### TASK TO COMPLETE
Set out each line from the following listing that includes the word "pixel".

### GIVEN DATA
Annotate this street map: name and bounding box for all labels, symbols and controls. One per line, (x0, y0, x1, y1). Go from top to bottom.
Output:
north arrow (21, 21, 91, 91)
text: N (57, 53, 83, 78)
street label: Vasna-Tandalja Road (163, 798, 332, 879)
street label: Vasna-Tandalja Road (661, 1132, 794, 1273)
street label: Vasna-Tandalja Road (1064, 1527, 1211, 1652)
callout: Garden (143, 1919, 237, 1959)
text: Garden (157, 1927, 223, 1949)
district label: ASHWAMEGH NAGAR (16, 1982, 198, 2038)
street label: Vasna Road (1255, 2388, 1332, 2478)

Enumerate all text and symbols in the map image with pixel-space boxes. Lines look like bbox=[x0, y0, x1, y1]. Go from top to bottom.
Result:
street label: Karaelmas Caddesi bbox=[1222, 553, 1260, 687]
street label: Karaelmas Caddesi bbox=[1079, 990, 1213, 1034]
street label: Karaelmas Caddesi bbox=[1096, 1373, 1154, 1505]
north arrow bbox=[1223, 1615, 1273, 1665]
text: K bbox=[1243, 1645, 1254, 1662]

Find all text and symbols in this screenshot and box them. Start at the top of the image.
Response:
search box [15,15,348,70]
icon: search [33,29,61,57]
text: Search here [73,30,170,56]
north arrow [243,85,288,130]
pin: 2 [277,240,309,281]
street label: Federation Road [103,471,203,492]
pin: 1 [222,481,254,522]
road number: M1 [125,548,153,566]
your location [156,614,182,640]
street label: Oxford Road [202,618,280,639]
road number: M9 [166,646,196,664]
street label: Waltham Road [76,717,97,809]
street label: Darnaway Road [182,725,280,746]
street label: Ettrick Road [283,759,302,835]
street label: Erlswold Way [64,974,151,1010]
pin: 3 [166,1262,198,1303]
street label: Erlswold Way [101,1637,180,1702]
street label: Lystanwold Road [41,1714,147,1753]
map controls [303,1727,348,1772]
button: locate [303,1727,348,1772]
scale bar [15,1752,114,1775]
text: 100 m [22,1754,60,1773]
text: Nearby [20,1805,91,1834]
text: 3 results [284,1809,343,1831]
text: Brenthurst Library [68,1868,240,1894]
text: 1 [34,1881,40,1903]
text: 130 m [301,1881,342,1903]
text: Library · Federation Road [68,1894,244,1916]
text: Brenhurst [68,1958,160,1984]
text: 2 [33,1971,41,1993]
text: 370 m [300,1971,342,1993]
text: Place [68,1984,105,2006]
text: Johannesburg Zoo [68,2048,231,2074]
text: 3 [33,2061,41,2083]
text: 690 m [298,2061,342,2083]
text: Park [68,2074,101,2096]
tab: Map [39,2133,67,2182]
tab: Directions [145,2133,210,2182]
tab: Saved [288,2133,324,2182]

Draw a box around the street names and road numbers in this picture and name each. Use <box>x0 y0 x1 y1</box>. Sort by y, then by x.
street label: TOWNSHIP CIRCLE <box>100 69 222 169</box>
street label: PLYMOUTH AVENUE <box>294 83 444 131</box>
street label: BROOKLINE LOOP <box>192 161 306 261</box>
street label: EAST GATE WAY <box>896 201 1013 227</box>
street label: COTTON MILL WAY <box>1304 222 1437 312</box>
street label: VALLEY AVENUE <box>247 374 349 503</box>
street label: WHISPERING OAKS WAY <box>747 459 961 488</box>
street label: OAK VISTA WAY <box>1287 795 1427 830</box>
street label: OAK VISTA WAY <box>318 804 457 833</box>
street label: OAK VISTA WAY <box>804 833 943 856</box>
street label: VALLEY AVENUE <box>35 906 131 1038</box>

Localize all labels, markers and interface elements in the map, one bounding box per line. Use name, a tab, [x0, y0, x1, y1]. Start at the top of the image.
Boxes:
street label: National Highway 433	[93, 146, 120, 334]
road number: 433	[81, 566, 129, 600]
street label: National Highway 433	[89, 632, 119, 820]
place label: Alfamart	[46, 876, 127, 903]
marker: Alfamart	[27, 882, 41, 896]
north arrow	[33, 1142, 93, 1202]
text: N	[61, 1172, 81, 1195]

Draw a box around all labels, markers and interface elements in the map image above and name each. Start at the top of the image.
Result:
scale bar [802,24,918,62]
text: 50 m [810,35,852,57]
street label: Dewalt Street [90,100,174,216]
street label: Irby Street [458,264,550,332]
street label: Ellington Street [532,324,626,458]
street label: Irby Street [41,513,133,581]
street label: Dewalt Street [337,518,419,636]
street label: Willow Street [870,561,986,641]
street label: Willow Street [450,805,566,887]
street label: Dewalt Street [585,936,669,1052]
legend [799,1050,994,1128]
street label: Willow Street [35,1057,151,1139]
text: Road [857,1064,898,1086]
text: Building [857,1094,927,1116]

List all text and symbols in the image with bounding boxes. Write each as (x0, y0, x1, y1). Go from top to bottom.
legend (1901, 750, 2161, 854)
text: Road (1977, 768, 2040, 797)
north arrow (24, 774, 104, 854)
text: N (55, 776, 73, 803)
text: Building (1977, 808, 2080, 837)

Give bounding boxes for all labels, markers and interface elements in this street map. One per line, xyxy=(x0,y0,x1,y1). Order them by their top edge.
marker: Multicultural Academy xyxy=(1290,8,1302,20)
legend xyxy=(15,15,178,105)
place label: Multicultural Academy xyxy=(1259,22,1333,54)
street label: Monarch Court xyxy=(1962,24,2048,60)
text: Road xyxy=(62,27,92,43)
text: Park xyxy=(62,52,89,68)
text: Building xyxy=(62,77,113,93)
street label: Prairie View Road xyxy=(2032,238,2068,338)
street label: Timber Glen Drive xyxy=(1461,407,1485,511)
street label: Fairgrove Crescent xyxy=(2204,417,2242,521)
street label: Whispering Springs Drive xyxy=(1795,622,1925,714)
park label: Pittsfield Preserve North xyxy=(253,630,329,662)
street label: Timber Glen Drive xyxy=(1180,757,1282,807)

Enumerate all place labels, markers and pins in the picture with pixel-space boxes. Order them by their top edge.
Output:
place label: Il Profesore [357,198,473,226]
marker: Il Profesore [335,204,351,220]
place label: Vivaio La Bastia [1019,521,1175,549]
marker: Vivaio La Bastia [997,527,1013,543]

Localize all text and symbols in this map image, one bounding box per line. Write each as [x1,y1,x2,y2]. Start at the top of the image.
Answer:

### REPLY
Enumerate all text and symbols in the map image with pixel-space boxes. Lines look like bbox=[x0, y0, x1, y1]. Go from top to bottom.
Enumerate all place labels, markers and pins in the picture with pixel-space boxes. Order them by their top edge.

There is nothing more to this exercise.